* Required action *
The answer is every record that follows, printed exactly.

* Records for this task *

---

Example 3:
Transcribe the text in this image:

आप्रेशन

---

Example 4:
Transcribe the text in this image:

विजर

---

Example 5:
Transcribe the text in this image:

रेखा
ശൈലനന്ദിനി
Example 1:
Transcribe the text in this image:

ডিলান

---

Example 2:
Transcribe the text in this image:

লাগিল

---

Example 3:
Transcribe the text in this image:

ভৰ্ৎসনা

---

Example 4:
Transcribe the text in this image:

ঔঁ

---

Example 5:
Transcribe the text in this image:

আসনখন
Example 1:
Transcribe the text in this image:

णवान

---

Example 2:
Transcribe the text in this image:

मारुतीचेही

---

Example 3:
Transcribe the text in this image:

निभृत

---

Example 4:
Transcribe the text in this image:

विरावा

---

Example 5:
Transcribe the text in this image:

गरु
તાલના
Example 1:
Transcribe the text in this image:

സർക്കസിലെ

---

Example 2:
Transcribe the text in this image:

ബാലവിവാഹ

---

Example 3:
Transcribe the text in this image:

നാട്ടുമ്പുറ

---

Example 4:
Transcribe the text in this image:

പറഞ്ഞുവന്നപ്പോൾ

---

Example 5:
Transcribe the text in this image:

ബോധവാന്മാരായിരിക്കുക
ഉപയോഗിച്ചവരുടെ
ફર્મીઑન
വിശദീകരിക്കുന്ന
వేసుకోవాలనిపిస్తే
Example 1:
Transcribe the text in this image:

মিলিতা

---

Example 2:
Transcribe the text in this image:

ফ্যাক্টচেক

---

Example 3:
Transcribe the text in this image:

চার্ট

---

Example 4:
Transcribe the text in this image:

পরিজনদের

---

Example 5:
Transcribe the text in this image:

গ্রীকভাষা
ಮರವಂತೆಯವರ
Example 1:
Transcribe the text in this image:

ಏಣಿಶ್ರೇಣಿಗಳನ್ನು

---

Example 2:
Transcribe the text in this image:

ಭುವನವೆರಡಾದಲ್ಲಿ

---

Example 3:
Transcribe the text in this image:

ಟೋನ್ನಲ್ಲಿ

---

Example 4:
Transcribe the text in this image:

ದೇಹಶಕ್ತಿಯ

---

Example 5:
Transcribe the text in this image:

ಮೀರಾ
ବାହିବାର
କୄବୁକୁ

* Solution for this task *
---

Example 3:
Transcribe the text in this image:

आप्रेशन

---

Example 4:
Transcribe the text in this image:

विजर

---

Example 5:
Transcribe the text in this image:

रेखा
ശൈലനന്ദിനി
Example 1:
Transcribe the text in this image:

ডিলান

---

Example 2:
Transcribe the text in this image:

লাগিল

---

Example 3:
Transcribe the text in this image:

ভৰ্ৎসনা

---

Example 4:
Transcribe the text in this image:

ঔঁ

---

Example 5:
Transcribe the text in this image:

আসনখন
Example 1:
Transcribe the text in this image:

णवान

---

Example 2:
Transcribe the text in this image:

मारुतीचेही

---

Example 3:
Transcribe the text in this image:

निभृत

---

Example 4:
Transcribe the text in this image:

विरावा

---

Example 5:
Transcribe the text in this image:

गरु
તાલના
Example 1:
Transcribe the text in this image:

സർക്കസിലെ

---

Example 2:
Transcribe the text in this image:

ബാലവിവാഹ

---

Example 3:
Transcribe the text in this image:

നാട്ടുമ്പുറ

---

Example 4:
Transcribe the text in this image:

പറഞ്ഞുവന്നപ്പോൾ

---

Example 5:
Transcribe the text in this image:

ബോധവാന്മാരായിരിക്കുക
ഉപയോഗിച്ചവരുടെ
ફર્મીઑન
വിശദീകരിക്കുന്ന
వేసుకోవాలనిపిస్తే
Example 1:
Transcribe the text in this image:

মিলিতা

---

Example 2:
Transcribe the text in this image:

ফ্যাক্টচেক

---

Example 3:
Transcribe the text in this image:

চার্ট

---

Example 4:
Transcribe the text in this image:

পরিজনদের

---

Example 5:
Transcribe the text in this image:

গ্রীকভাষা
ಮರವಂತೆಯವರ
Example 1:
Transcribe the text in this image:

ಏಣಿಶ್ರೇಣಿಗಳನ್ನು

---

Example 2:
Transcribe the text in this image:

ಭುವನವೆರಡಾದಲ್ಲಿ

---

Example 3:
Transcribe the text in this image:

ಟೋನ್ನಲ್ಲಿ

---

Example 4:
Transcribe the text in this image:

ದೇಹಶಕ್ತಿಯ

---

Example 5:
Transcribe the text in this image:

ಮೀರಾ
ବାହିବାର
କୄବୁକୁ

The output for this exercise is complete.